A very nice project you've shared with us. Your description & photography during the build made the machining process very clear, especially on your innovative dovetail & gib. My Myford Super 7 lathe uses the same gib system (not tapered). On my lathe I added an additional lock screw in addition the the gib adjustment screws to lock the slide in place during machining that way I don't have to readjust anything once everything is sliding perfectly in the dovetail. Certainly not very important in the overall scheme of things but may further inhance the use of your already superb tool.

Rod Baker


----------



## Smudgemo (Apr 19, 2014)

Just to wrap this project up, I finally got the boring bars, the hardware I wanted and a thumbscrew setup to lock the gib for actual use.  I haven't ever used a boring head in a mill, so I was hoping this would at the very least work as well as some inexpensive overseas unit.  Well, I can't say whether it's better or not, but it sure works well.  I found a piece of aluminum stock that was bored with some sort of sloppy cut, and gave it a go.  The results were excellent, and the ability to move the carrier by .001" ought to be plenty for my needs for awhile.

I silver-brazed the wheel to the machine screw.  $1.30 or so for the parts at the local ACE.



Front view.  I tried to clean up the machine marks a bit, but didn't take it any further.




Some action footage.  Always with the music on, too.

[video=youtube_share;LAo6ukYaBrE]http://youtu.be/LAo6ukYaBrE[/video]

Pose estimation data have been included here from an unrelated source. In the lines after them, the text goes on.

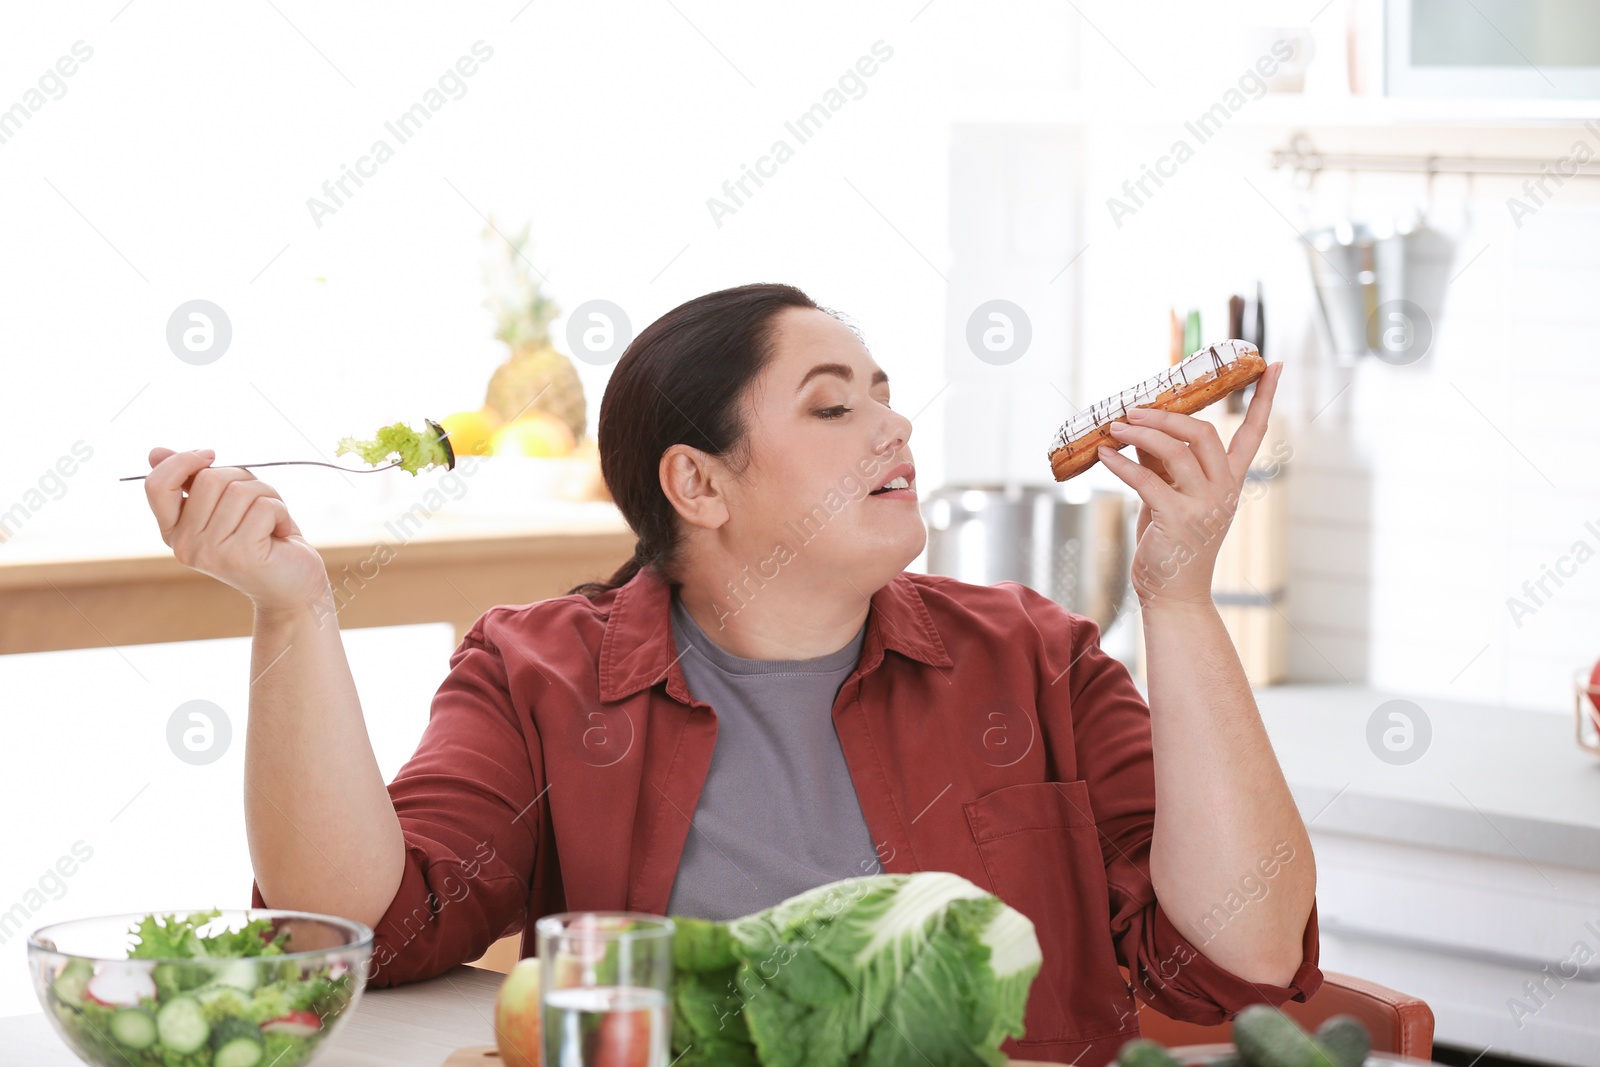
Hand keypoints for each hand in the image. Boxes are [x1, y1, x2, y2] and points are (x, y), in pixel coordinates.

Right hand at [143, 447, 331, 615]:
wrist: (294, 586)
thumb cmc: (262, 539)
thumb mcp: (226, 505)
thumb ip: (193, 482)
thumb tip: (155, 453)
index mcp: (174, 531)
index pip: (157, 485)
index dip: (183, 461)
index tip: (210, 455)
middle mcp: (185, 545)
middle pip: (208, 479)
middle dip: (244, 478)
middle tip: (260, 501)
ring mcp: (210, 553)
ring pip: (239, 490)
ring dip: (268, 495)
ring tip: (274, 519)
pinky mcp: (240, 556)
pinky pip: (263, 507)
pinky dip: (281, 512)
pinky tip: (282, 532)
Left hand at [1096, 362, 1283, 606]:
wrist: (1173, 597)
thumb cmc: (1170, 546)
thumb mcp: (1170, 498)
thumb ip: (1162, 464)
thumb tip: (1139, 429)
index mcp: (1230, 483)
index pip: (1254, 432)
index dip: (1264, 398)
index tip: (1274, 365)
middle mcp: (1224, 491)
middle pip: (1204, 432)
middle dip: (1167, 415)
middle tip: (1134, 409)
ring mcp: (1204, 506)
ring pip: (1176, 450)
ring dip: (1140, 432)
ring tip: (1115, 426)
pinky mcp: (1178, 519)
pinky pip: (1146, 479)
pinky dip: (1121, 463)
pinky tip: (1104, 454)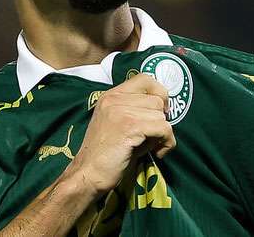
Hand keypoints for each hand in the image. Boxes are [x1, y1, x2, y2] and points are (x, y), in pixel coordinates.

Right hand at [61, 73, 176, 195]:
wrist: (87, 175)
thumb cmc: (105, 156)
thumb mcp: (118, 124)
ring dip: (163, 134)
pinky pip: (163, 128)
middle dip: (160, 120)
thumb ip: (137, 112)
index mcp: (111, 96)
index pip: (145, 78)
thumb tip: (166, 112)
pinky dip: (166, 142)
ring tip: (151, 147)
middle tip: (152, 138)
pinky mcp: (129, 126)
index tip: (159, 114)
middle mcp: (114, 98)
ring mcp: (121, 111)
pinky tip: (157, 154)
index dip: (159, 94)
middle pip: (157, 99)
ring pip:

Now I need to start a project that will need bored holes, I guess.

Cheers!
-Ryan


----------



## Bill Gruby (Apr 20, 2014)

Is this the book? Loved the video.

http://www.ebay.com/itm/Milling-for...830?pt=US_Nonfiction_Book&hash=item48603013be

 "Billy G"


----------



## Smudgemo (Apr 20, 2014)

Bill Gruby said:


> Is this the book? Loved the video.
> 
> http://www.ebay.com/itm/Milling-for...830?pt=US_Nonfiction_Book&hash=item48603013be
> 
> "Billy G"



Thanks, Bill.  

That looks like it, but the cover is slightly different.  This is the version that I've got:
http://www.amazon.com/Milling-Home-Machinists-Harold-Hall/dp/1565236947 .  The reviews don't overwhelm you as awesome, but when you take the time to read them, you find people are complaining that the material is reprinted from other books he's done, or too advanced for the absolute beginner.  He also has a lot of stuff on his website including plans for a small boring head and lots of other things: http://homews.co.uk/index.html

I should note again that the book is all in metric, so you need to either convert or work in metric.  I chose to follow dimensions and place holes in metric via my DRO, but changed the fasteners to 8-32, the lead screw to 1/4-20, and any cut to 3/8" or 1/2" because I have those cutters on hand.  So I complicated things, but it seems to have worked out.  The plan that follows this one is a diving head that I may tackle at some point soon just because.

-Ryan


----------



## stevecmo (Apr 20, 2014)

Here's a link to Harold's website if that helps:  http://www.homews.co.uk/page3.html

The site is a little difficult to navigate but has a lot of useful info.

Steve


----------



## JoeSixPack74 (Apr 20, 2014)

"Impressive, most impressive.", Darth Vader - Empire Strikes Back on planet Bespin.


----------